Data below:

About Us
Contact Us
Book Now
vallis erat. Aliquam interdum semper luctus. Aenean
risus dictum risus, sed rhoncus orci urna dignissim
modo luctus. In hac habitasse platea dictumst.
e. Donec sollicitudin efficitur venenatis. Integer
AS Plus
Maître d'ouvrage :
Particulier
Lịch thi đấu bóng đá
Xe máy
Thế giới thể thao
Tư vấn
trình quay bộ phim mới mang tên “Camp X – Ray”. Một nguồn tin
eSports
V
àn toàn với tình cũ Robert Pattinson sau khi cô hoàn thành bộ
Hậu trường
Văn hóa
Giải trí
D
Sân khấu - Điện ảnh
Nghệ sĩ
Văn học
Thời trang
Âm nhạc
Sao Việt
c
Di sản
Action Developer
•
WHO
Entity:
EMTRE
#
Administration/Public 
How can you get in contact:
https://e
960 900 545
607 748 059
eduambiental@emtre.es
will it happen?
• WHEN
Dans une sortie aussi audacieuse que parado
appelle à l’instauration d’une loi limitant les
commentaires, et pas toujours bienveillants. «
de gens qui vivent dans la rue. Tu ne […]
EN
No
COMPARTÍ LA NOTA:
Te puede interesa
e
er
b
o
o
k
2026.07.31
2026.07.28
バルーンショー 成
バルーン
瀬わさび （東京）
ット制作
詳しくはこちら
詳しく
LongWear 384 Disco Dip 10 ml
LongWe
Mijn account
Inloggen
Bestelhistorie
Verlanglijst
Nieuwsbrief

End of Data.

▸ **Action item**
The expected reply is a number only, the tally of lines in the data where the word "luctus" is found.

▸ **Solved exercise**
2